On 05/25/2010 12:14 AM, Adam Katz wrote:
My original rule:
header SINGLE_HEADER_2K ALL:raw =~ /^(?=.{2048,3071}$)/m
Karsten Bräckelmann noted:
It does not match a single header, let alone a *specific*
header as the one mentioned, but ALL headers. It effectively
checks the entire headers' size.
Karsten then corrected himself:
Err, nope -- the size between the beginning and end of a line.
Yup, my test was a single-line header. Fixed.
header SINGLE_HEADER_2K ALL:raw =~
/(?-xim:(?=(?:^|\n)[^\s\n]+:(?:.(?!\n\S)){2048,3071}.(?:\n\S|$)))/s
Perhaps a regexp efficiency expert should clean it up ... the large
match in the middle using "(?:.(?!\n\S)){2048,3071}" to keep within a
single header might not be so hot on the PCRE parser; that's a LOT of
looking ahead. Maybe "(?!.{0,2048}\n\S).{2048}" and then use meta
rules to exclude larger hits?
Being the one credited with suggesting it, I would rather just look
at the X-Ymail-OSG header. I can EASILY get my MTA to block (at the
gateway) any email with a random header> xxxxx in size.
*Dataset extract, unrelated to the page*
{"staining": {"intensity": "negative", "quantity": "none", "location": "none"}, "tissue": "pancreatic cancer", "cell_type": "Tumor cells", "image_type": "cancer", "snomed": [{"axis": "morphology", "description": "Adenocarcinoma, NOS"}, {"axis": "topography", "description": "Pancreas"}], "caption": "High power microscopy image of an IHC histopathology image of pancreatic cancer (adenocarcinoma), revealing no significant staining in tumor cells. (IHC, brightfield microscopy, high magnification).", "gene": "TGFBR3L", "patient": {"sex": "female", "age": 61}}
if X-Ymail-OSG is> 1024 bytes, its just about guaranteed to be
spam.
Yes, I just wanted to see what examining /any/ header for that kind of
thing would look like. I've add tests specific to that so we don't
get bogged down waiting for results.
header MS_XYMOSG_1K X-YMail-OSG =~ /^(?=.{1024,2047}$)/s
header MS_XYMOSG_2K X-YMail-OSG =~ /^(?=.{2048,3071}$)/s
header MS_XYMOSG_3K X-YMail-OSG =~ /^(?=.{3072,4095}$)/s
header MS_XYMOSG_4K X-YMail-OSG =~ /^(?=.{4096,5119}$)/s
header MS_XYMOSG_5K X-YMail-OSG =~ /^(?=.{4096})/s
(I fully expect these to all fold into one or two rules, but it's nice
to see where things sit beforehand.)
Committed revision 947854.
I've just noticed false positives on the SINGLE_HEADER_2K rule that hits
against *any* single header containing 2K-3K characters.
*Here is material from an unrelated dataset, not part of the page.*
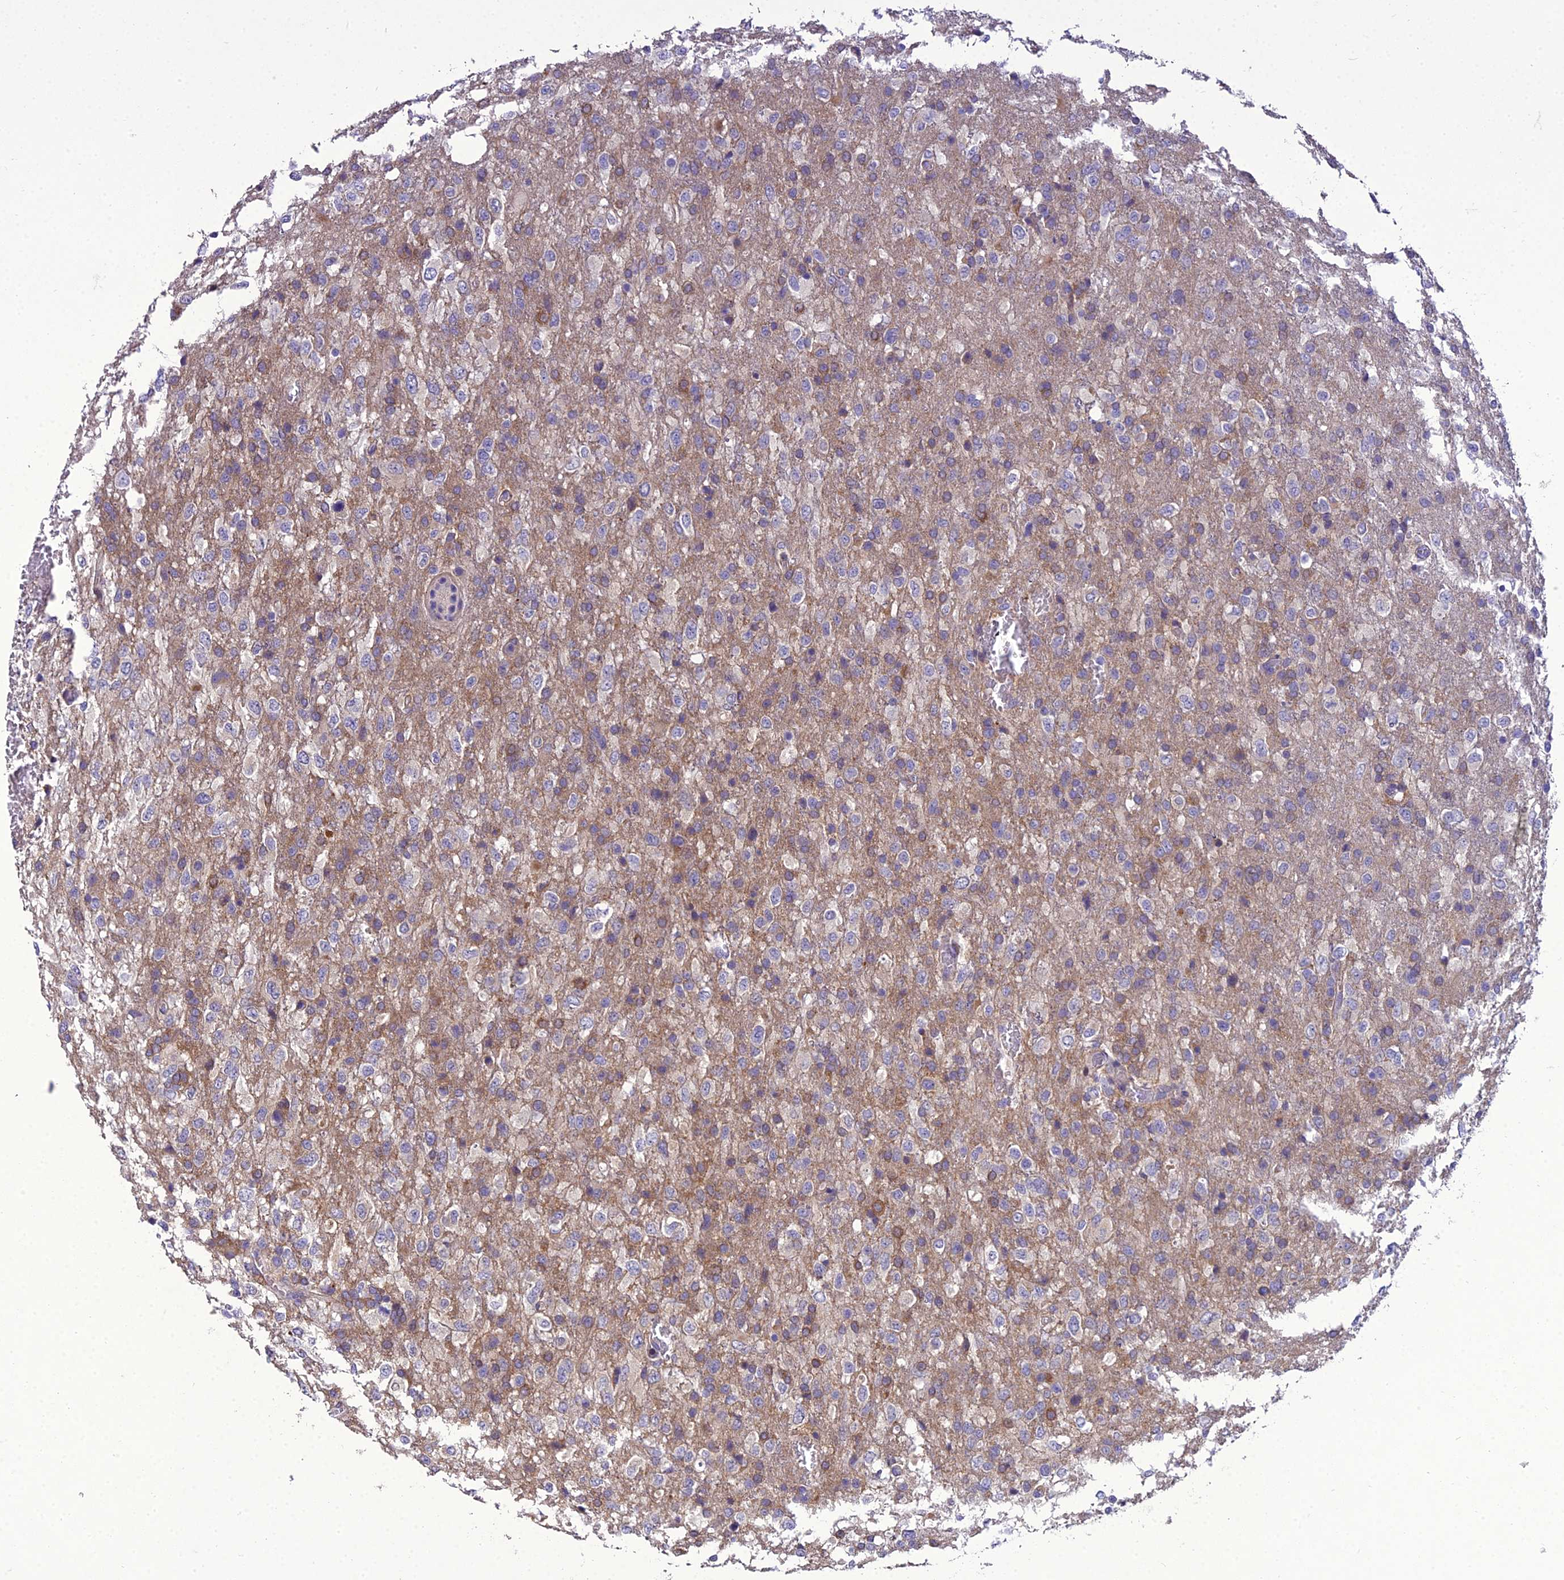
{"staining": {"intensity": "moderate", "quantity": "<25%", "location": "cytoplasmic/membranous"}, "tissue": "glioma", "cell_type": "Tumor cells", "image_type": "cancer", "snomed": [{"axis": "morphology", "description": "Glioma, malignant, High grade"}, {"axis": "topography", "description": "Brain"}], "caption": "Malignant glioma (high-grade) stained for a protein (brown) shows moderate cytoplasmic/membranous positive positivity in approximately <25% of tumor cells.", "gene": "ADIPOR2", "patient": {"sex": "female", "age": 74}}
In my case it appears to hit against the "To:" header when a user is
sending a mail to a "distribution" list of many users (around 90
addresses in this case). I'd rather not post up the example message to
pastebin as it obviously contains 90 valid email addresses :-)
The score also seems to have jumped up to 4.399 in the latest rule
update - large for something that can FP IMHO.
Can we re-evaluate how useful this is, or maybe exclude To: and CC: headers?